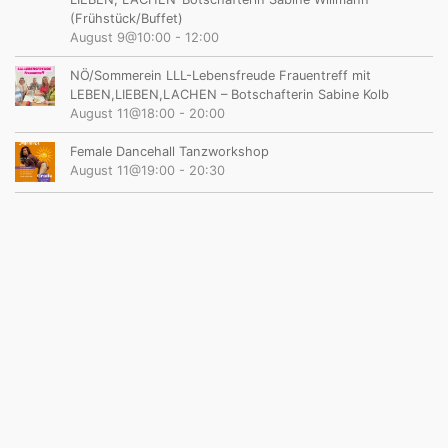
(Frühstück/Buffet)
August 9@10:00
-
12:00
NÖ/Sommerein LLL-Lebensfreude Frauentreff mit
LEBEN,LIEBEN,LACHEN – Botschafterin Sabine Kolb
August 11@18:00
-
20:00
Female Dancehall Tanzworkshop
August 11@19:00
-
20:30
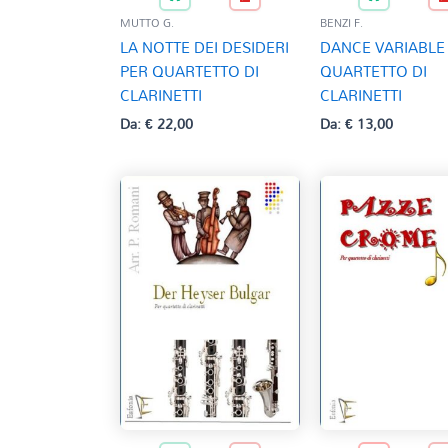
MUTTO G.
BENZI F.
LA NOTTE DEI DESIDERI
DANCE VARIABLE
PER QUARTETTO DI
QUARTETTO DI
CLARINETTI
CLARINETTI
Da:
€
22,00
Da:
€
13,00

* _About this exercise_: Return word for word the line bearing "Female Dancehall Tanzworkshop" and every later line of the entries, but none of the pictures.

* _Answer space_:
Female Dancehall Tanzworkshop
August 11@19:00
-
20:30
MUTTO G.
BENZI F.
LA NOTTE DEI DESIDERI
DANCE VARIABLE
PER QUARTETTO DI
QUARTETTO DI
CLARINETTI
CLARINETTI
Da:
€
22,00
Da:
€
13,00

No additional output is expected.